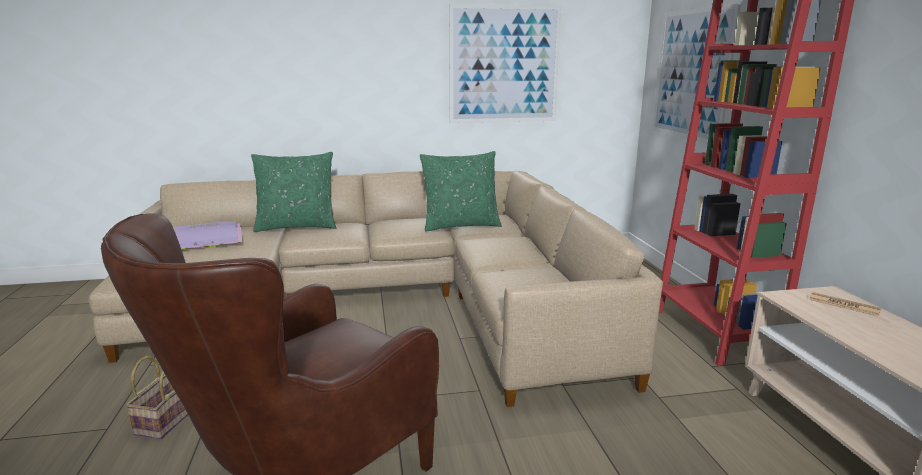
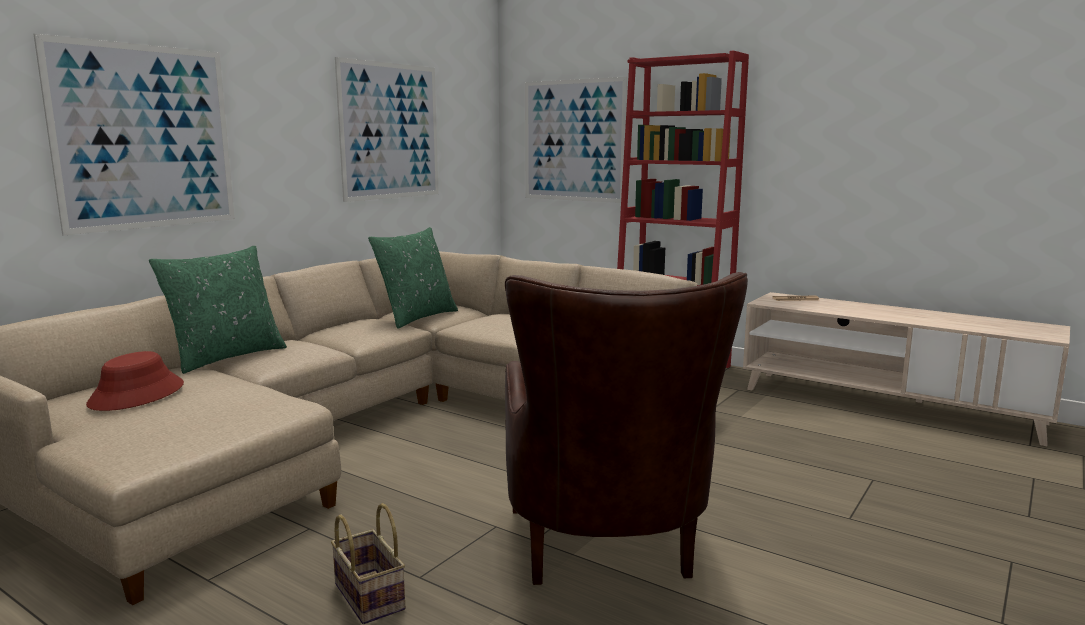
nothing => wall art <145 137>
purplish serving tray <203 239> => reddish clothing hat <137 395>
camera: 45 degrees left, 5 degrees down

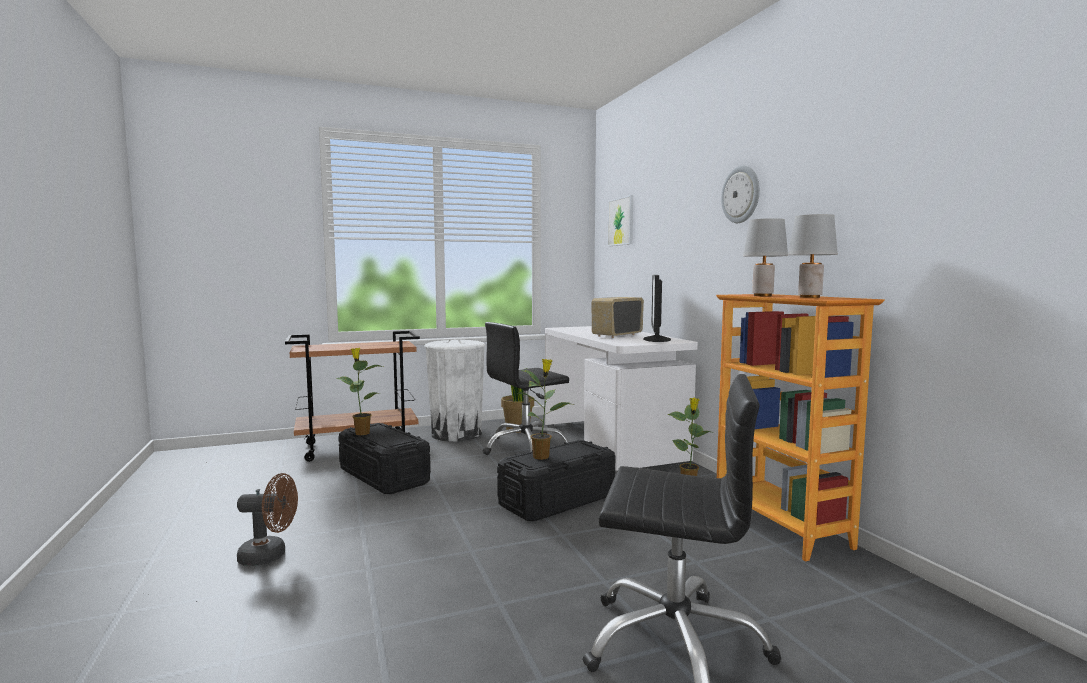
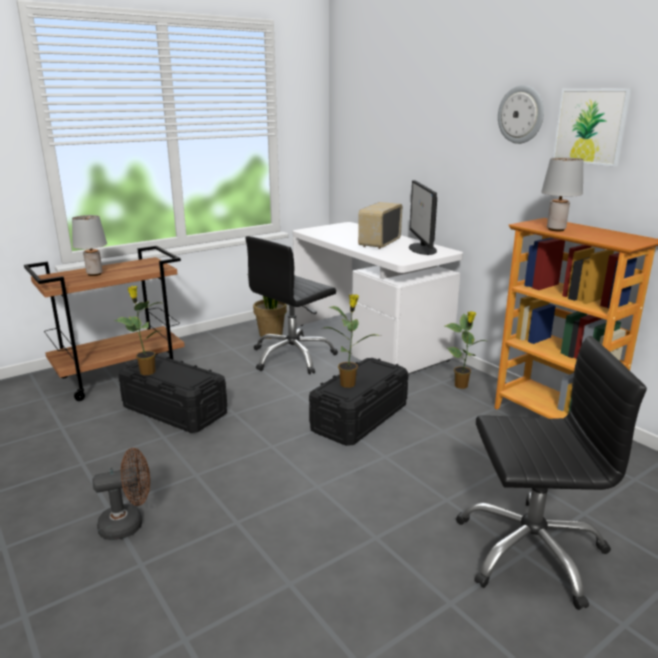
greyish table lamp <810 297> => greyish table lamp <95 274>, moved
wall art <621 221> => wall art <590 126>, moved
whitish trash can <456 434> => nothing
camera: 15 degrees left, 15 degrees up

* _Task goal_: Respond with only the number of lines above that include the string "camera".

* _Problem solution_: 2